The scenic drive through the hills leads us to a spot where Erin notices a large rock and on the right, just before we take a sharp turn up towards a big hill. The large sign with a cow’s head and “Finca” is directly to the left of us. If you blink you’ll miss it. “I think we just passed it!” Sure enough, we get out of the ‘burban and the rock clearly has Macho de Monte written on it.

We get out of the car and all peer over the small bridge that looks down about 20-feet into the river canyon. Alright, we found it. Now how do we get down…

On a side note: I’m thinking to myself that this is all great, but what I can’t help but notice is the little palomino “caballo” tied to the fence at the farm. This entire trip all I’ve wanted to do was go riding.

Luckily a few locals were down in the canyon and pointed for us to go around to the left and follow the path along the river. From there we went down a gravel hill and scoot across the rocks to where the waterfall entrance is to the canyon. The locals were even so kind as to show us, not once, but twice, how to use “stairs” down into the canyon. Yes, quite literally, the river has perfectly carved out rock steps down beside the waterfall. Gringos, am I right?

Side note, again: my favourite memory is having them show us how to get down and then Brian proceeding to straddle the rock just before the steps and have a small panic attack because he thought he was stuck with no way out.

Anyway, it ended up not being as hard as we initially thought and really enjoyed being down in the canyon in the frigid water, which was huge relief to our sunburns. The pool of water you sink into as you as you descend is quite deep, even at this time of year.

Walking up and down the canyon, you’ll see foliage growing in the rock crevasses also with water seeping out of pinholes.
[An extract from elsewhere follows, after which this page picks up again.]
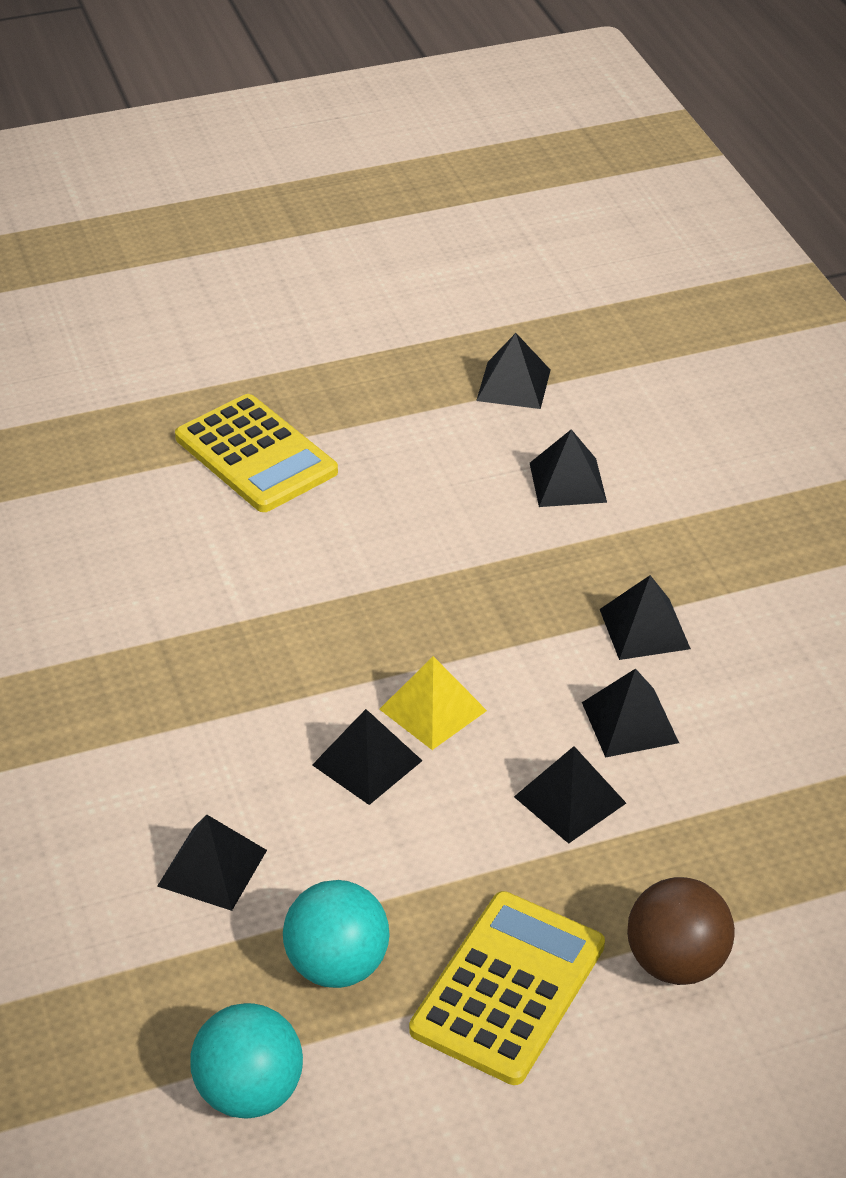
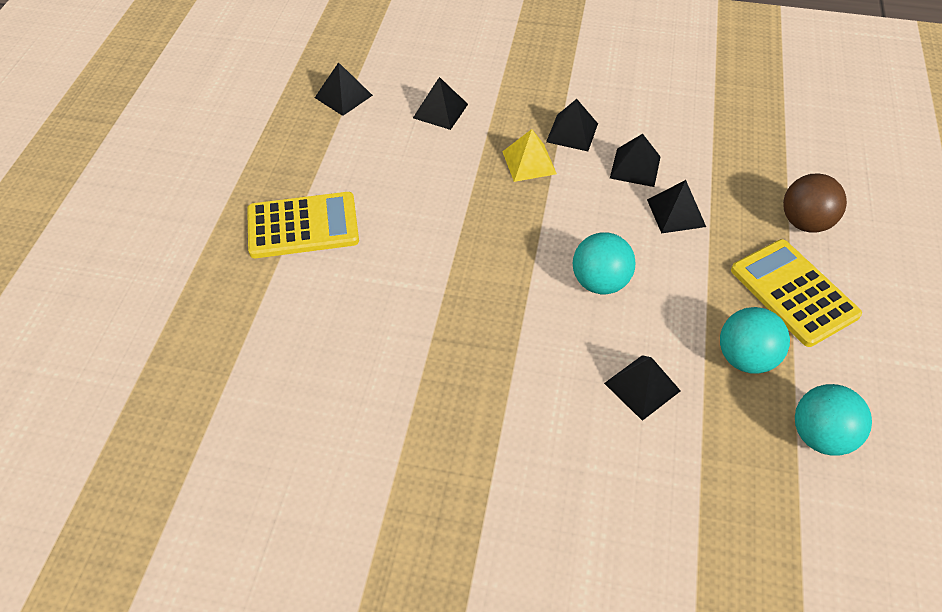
camera: 60 degrees left, 10 degrees up
black pyramid [312,709,422,805] -> turquoise ball [573,232,635,294]
yellow pyramid [379,656,487,750] -> yellow pyramid moved to [502,129,557,182]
After spending some time with the locals, one of who happened to be a firefighter, down in the canyon, Leigh, Erin and Brian continued to explore and discuss random firefighting stuff and invited the gang over to the beach house for dinner and to do the customary exchange of firefighting t-shirts.
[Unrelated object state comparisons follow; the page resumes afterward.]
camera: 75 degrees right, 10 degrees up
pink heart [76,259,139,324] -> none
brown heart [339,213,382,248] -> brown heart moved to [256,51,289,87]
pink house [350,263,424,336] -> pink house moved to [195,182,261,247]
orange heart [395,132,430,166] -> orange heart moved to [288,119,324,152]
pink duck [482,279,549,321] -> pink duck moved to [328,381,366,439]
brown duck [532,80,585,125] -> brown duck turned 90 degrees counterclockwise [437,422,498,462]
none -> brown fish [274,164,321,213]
I returned to the top to see how John and Colleen were doing. On my way back to the ‘burban, I felt an itch on my foot and looked down to see ants. The ants were all in a straight line following a warn path from a tree to an ant hill carrying large pieces of leaves. I thought this was the coolest thing so I grabbed my camera. “Colleen, I found the coolest ant hill, I’ll take some picture and show you…” It was quite the procession the ants had lined up to the tree.
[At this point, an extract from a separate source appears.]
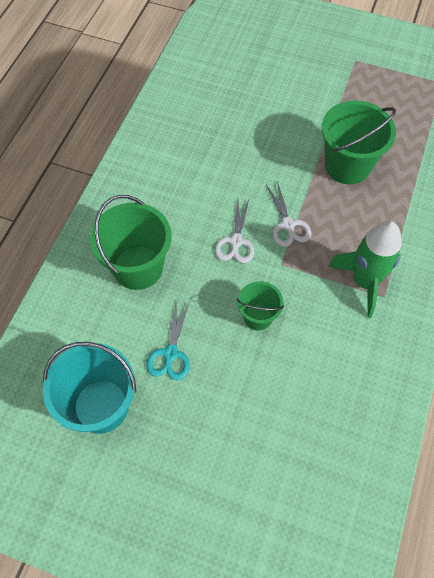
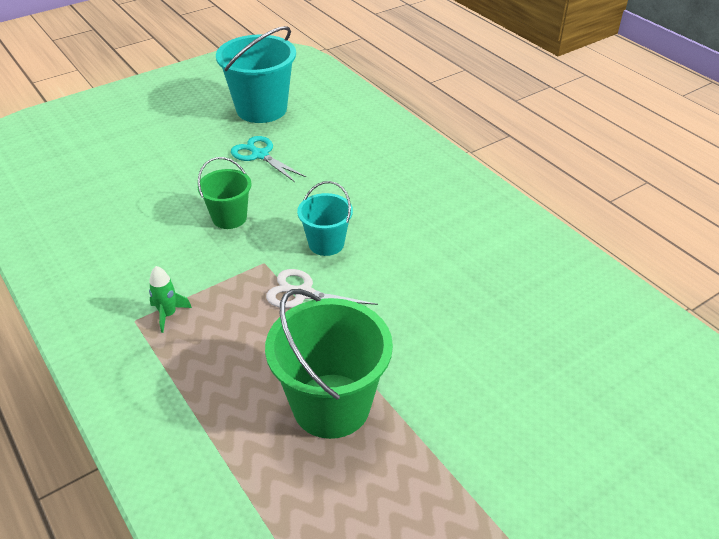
camera: 125 degrees right, 20 degrees down
green bucket [90,195,172,290] -> none
white scissors [215,197,254,263] -> turquoise bucket [297,181,353,256]
green rocket [328,221,402,318] -> green rocket [149,266,192,333], size x0.44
After that excitement was over, saw that another fella had joined the two who were standing near the horse, he was obviously the owner due to his clothing. I sauntered over to the gate and they all greeted me. John and I talked to the owner for a little bit, John more so than I. After some confusion, John’s help and my attempts to turn French words into Spanish (Cheval-o? Hey it’s pretty close), I found out the horse’s name is Palomino, yes the colour, which is something different in Spanish. Somehow, I managed to ask if I can the horse, “si”, really? “Si”. Alright! So I hopped on, after the farm hand brought the horse to me, trying to look as professional as possible and reined the horse up the hill a little ways and then back down. It was somewhat odd, which is why I didn’t go too far, but still fun and now I can say I rode a horse in Panama. A little palomino named, Palomino.

The rest of the gang joined us back up top and we proceeded back up the hill for a scenic drive on our way back to the beach and we grabbed a $3.25 meal from a little open-air restaurant on the side of the road. We also stopped for shaved ice in town and grabbed pizza stuff for us and our new friends who were joining us that night. Another great day.